Tuesday, October 14, 2008

What is happening with loans in the market?

As you may have heard, the Federal Reserve cut their key lending rates by ½%. This was done in conjunction with other world banks in an effort to bolster the world economy. The Fed cut their Funds Rate from 2.0 to 1.5 percent. They also cut their Discount Rate from 2.25% to 1.75%.

What does this mean for you?
The Funds Rate is the rate which affects short term borrowing – like credit card rates, home equity line rates, the Prime rate. These are short-term variable rates. The Discount Rate is the rate which banks borrow money from the Fed on an overnight basis to meet their cash reserve requirements. The Federal Reserve hopes that by lowering both of these rates, spending and consumer confidence will increase and lend strength to the economy.

So will mortgage rates change?
Here is a simple summary: Mortgage rates are long-term rates. They are not directly influenced by the Fed changing their short-term rates like they did last night. They are tied to the trading of mortgage-backed securities. Demand for those types of securities is lower right now due to the persistent weakness in the mortgage sector. Lower demand for these securities doesn’t help long-term rates go lower. For example, mortgage-backed securities (FNMA’s and GNMA’s) are trading about 11/32 worse this morning than yesterday (as of 8:10 this morning). What that means is that you would pay between ¼ and 3/8 points more today to get the same rate as yesterday. For example, on a $200,000 loan, you might pay $400-600 more in one-time fees (“points”) at closing for whatever rate you locked today, vs. if you locked yesterday.

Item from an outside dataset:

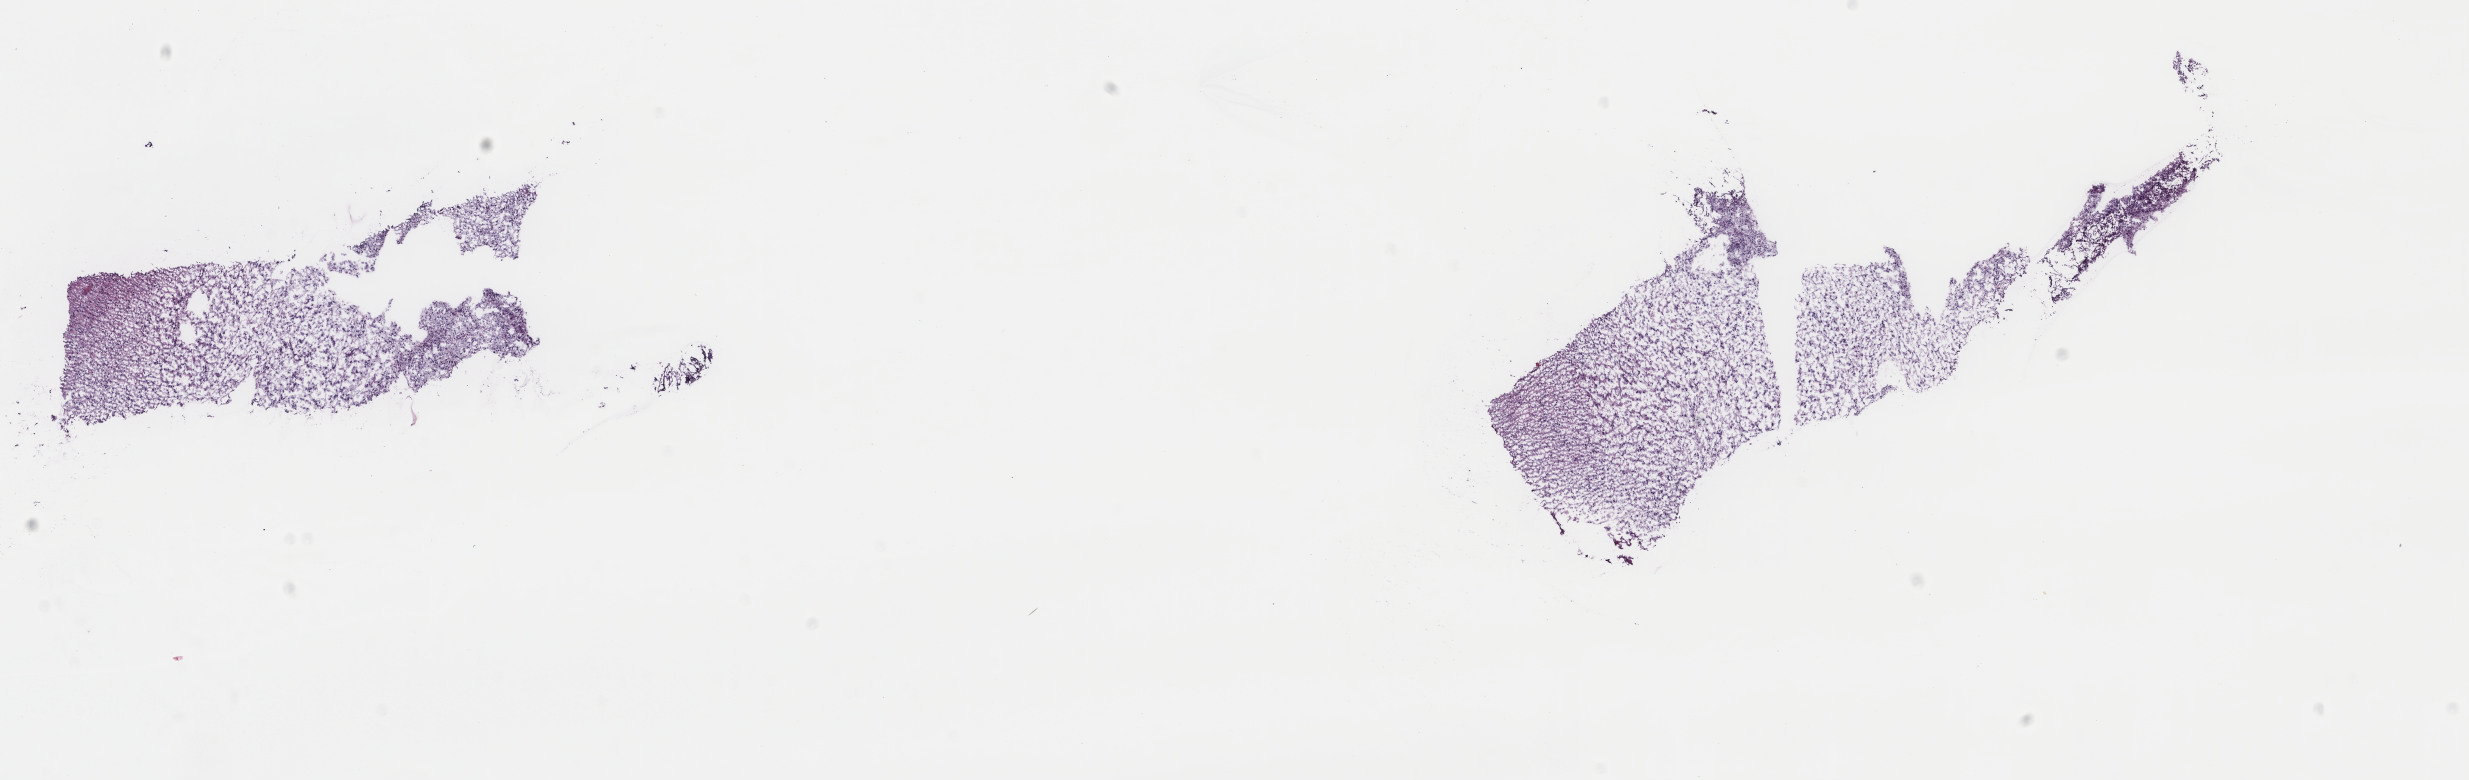
Digitized H&E tissue section (whole slide) — a low-resolution overview of the entire scanned area, about 19.6 x 6.2 mm (slide scanned at 40x), frozen section from the top of the tissue portion, brain, primary tumour sample. Male patient; age at initial diagnosis 32 years. Histologic grade: G3 (poorly differentiated). Composition of this section per pathologist review: tumour cells 60%, tumour nuclei 85%, normal cells 35%, stromal cells 5%, necrosis 0%. Inflammatory infiltration, as recorded: lymphocyte infiltration 0%, monocyte infiltration 0%, neutrophil infiltration 0%.
• pathologic diagnosis: Astrocytoma, anaplastic (temporal lobe)
• laterality: right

What does the future hold?
Concerns about the mortgage market continue to minimize downward pressure on interest rates. My opinion: if you have a property picked out and loan in process right now and you are locked in, you are in a good position; that’s where I would be. If you are shopping for a home, as soon as you have an offer accepted on one, let’s talk about locking in. Rates don’t seem to be shooting up, but they aren’t going down either. That could obviously change. I’m not an expert but my feeling is that until some stability is restored, we may see continued weakening in the stock market and a lack of downward pressure on rates. If something changes and rates go lower, then we will take advantage of that wherever possible.